*** RECORDS SUPPLIED Section Begins ***
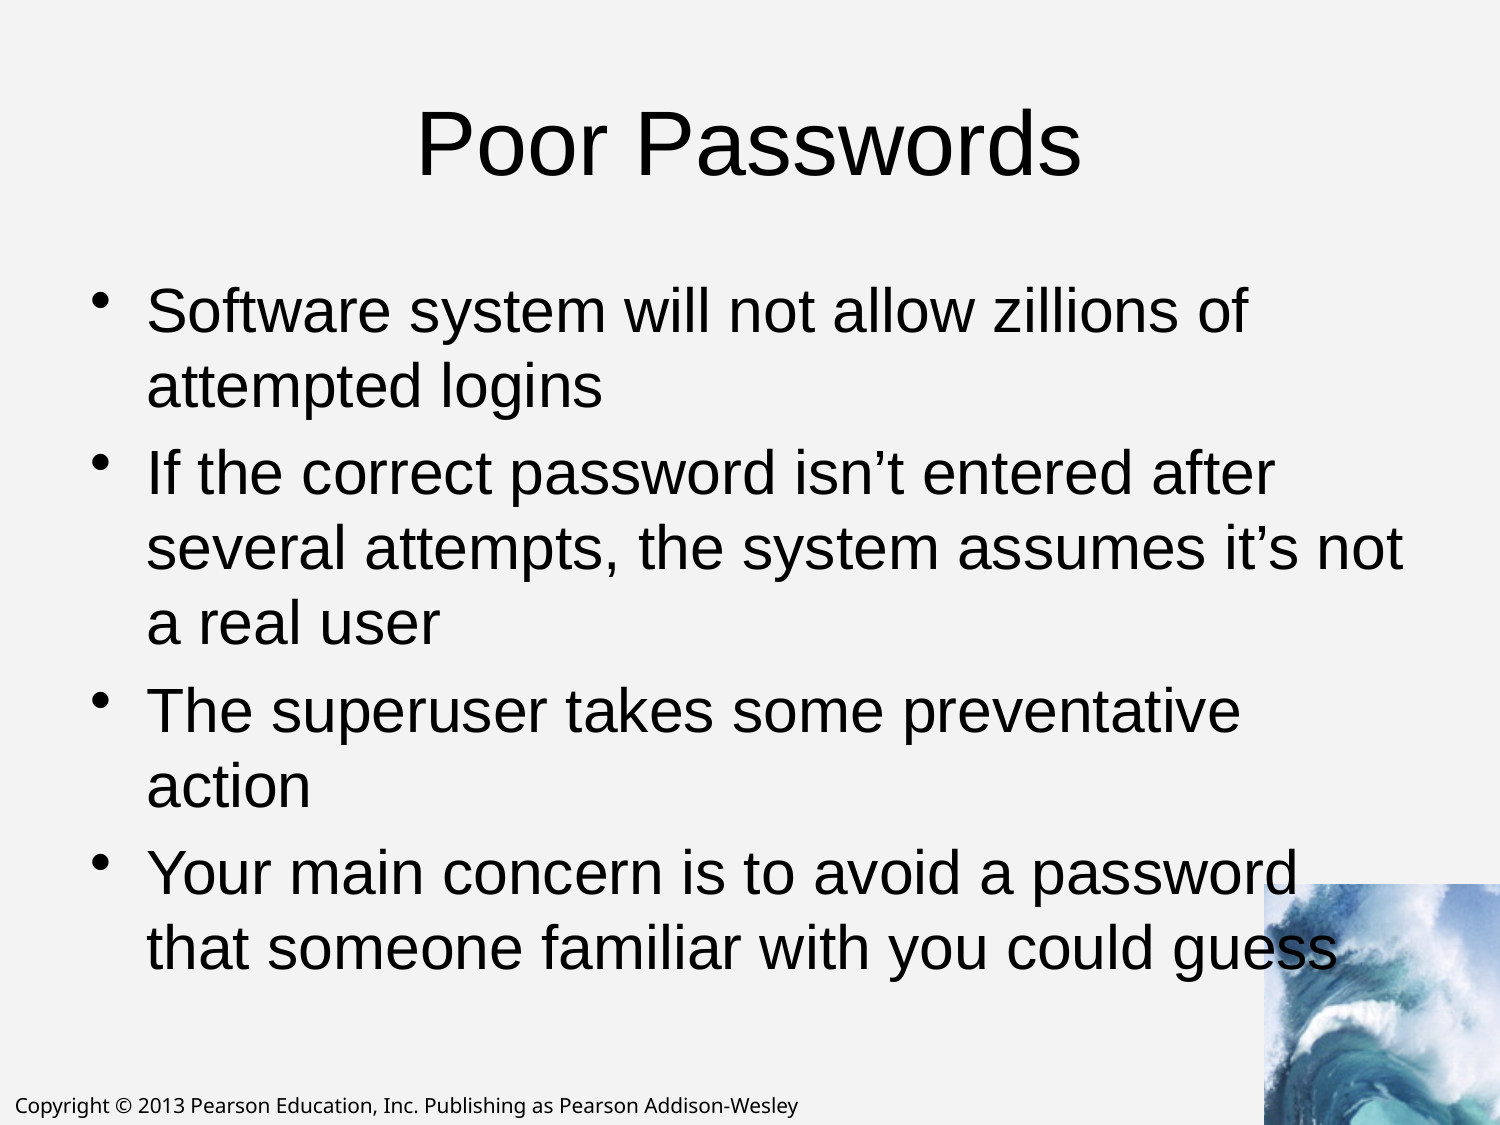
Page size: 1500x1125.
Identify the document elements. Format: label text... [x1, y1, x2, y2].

picture [1264, 884, 1500, 1125]
list Software system will not allow zillions of attempted logins If the correct password isn’t entered after several attempts, the system assumes it’s not a real user The superuser takes some preventative action Your main concern is to avoid a password that someone familiar with you could guess [74, 262, 1426, 1006]
title Poor Passwords [74, 44, 1426, 233]
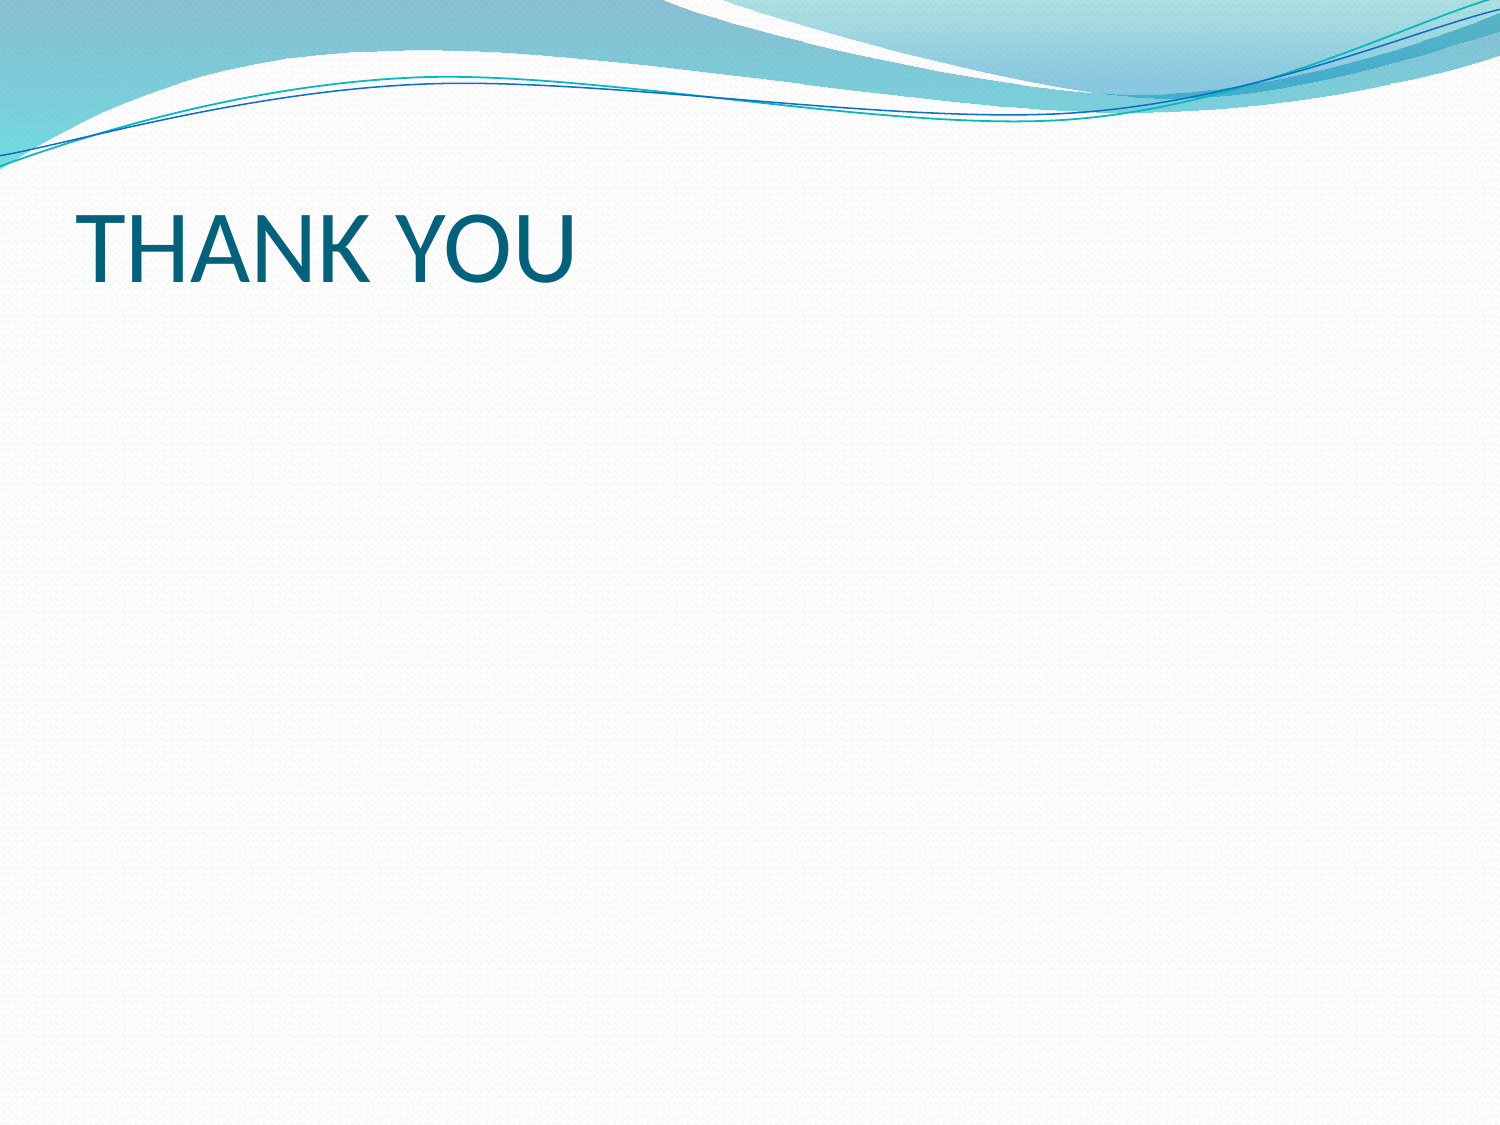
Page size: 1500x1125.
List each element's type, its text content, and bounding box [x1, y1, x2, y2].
*** RECORDS SUPPLIED Section Ends ***
## WHAT THIS TASK INVOLVES
An exact copy of the listing above, minus its pictures, is what is needed here.

## WRITTEN RESPONSE
Page size: 1500x1125.
Identify the document elements. Format: label text... [x1, y1, x2, y2].

picture [1264, 884, 1500, 1125]
list Software system will not allow zillions of attempted logins If the correct password isn’t entered after several attempts, the system assumes it’s not a real user The superuser takes some preventative action Your main concern is to avoid a password that someone familiar with you could guess [74, 262, 1426, 1006]
title Poor Passwords [74, 44, 1426, 233]
Page size: 1500x1125.
List each element's type, its text content, and bounding box [x1, y1, x2, y2].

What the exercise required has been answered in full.